When then UK Labour leader Jeremy Corbyn’s plan for free high-speed broadband was presented in 2019 it was seen as “crazed” by some, but then the pandemic hit and we realised that access to the internet should be seen in the same light as electricity – as an essential utility. Access to the internet has been vital over the past year as many were forced to work from home and needed to connect with others.
Schools, colleges and universities across the world had to quickly mobilise resources to ensure continuity of learning for their students, to varying degrees of success. For many this was uncharted territory and inevitably mistakes were made, from unauthorised users “Zoom-bombing” online classrooms and posting abusive messages and obscene images, to inadvertent sharing of information. Our own prime minister was a victim of this, sharing the ID of an online meeting in a tweet.
So, how should education providers navigate the dangers of online teaching to keep their students and staff safe?
Training is key
Many at our university were already working in the online space, so when the pandemic hit it wasn’t a massive change in our daily activities. For many universities, though, the move to online has required a complete overhaul of working practices, the use of dozens of new tools and the sharing of a lot of personal information online – whether through the backgrounds on a Zoom call or the details shared with a tech provider when setting up an account.
We made the move from face-to-face to online very quickly, including a major switch from one online conferencing tool to another. This occurred with minimal disruption because we recognised the need for training to ensure everyone bought in to the change.
There are some key elements that training should cover:
Using the technology
Ensure that everyone understands how the tools work, what features they provide and what the points of failure may be. Zoom is great for getting multiple users in a virtual room, but it also offers polling, breakout rooms and screen sharing – features that are great for encouraging engagement but not familiar to everyone. We conducted our training using the same tools that academics would use, so they felt what it was like to be a student.
Online etiquette and the role of moderation
We all watched with amusement the Handforth parish council meeting that went viral recently, but on a more serious note, such unreasonable behaviour needs to be managed and dealt with in the same way as in a face-to-face classroom. This means ensuring that participants mute themselves so as not to distract the session and intervening when discourse becomes unacceptable.
Adhering to privacy requirements
Ensure that students are not sharing personal or identifying information. This applies not just to what is posted in chat but to webcams. In addition, academics need to check what they have open on their screens: turning on content sharing may reveal that private email you are composing to a student, for example. When creating meetings these links are shared only with our students via our Virtual Learning Environment, not posted publicly. Meetings always have the waiting room enabled so that we can actively manage the session participants and who joins. Allowing only the host to share content also ensures that students can’t share anything inappropriate, along with their email addresses. A multiple screen setup may help here, moving content over and sharing it from a separate screen.
Keeping meetings secure is essential
Using a paid-for version for a tool will give you more options than the free one and gives you more flexibility in terms of number of participants and where recordings are held. We bought a number of additional licences and increased our capacity to hold recordings in the cloud as we ramped up the number of sessions we were running. Students need to understand their responsibilities: it must be made clear they should not share their login details or meeting IDs with others.

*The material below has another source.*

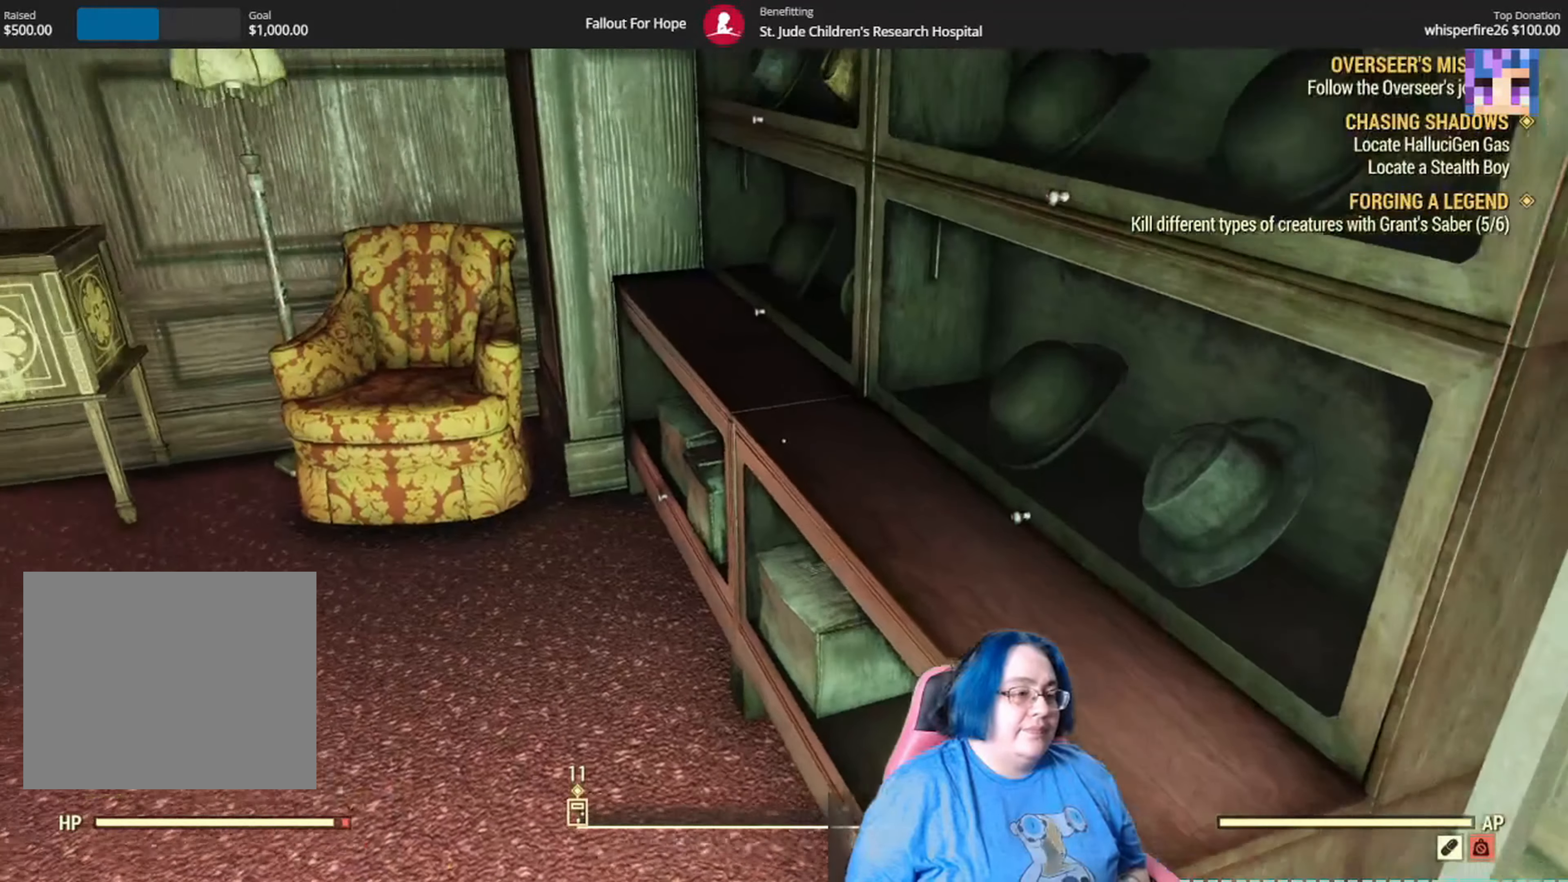
{"buttons": [], "left_stick": "up", "right_stick": "up-left"}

Educating users about phishing attacks
Staff and students should be trained in what to look out for to avoid phishing emails that entice people to click on links then install malicious software on their PC or laptop, allowing hackers to hijack the machine. These emails can be very cleverly crafted and even seasoned professionals can fall prey to them if they have been designed to look like they came from colleagues. It is worth equipping staff and students with additional knowledge and tools to spot telltale signs. Institutions should test awareness, with the IT department sending out a test email with a link to see how many blindly click it, and put in place remedial training for those that don’t check the legitimacy of emails.
Having all this training available in an online repository would be helpful. Building it into the induction process for new staff and students at the start of an academic year would be the ideal time to ensure it is delivered.
We can now see the light at the end of the tunnel in terms of returning to the classroom but technology-enhanced learning and online teaching is here to stay in some form. We need to continue being vigilant and protecting our students and staff as we integrate online tools into our teaching.
Mohammed Rehman is head of the School of Computing at Arden University.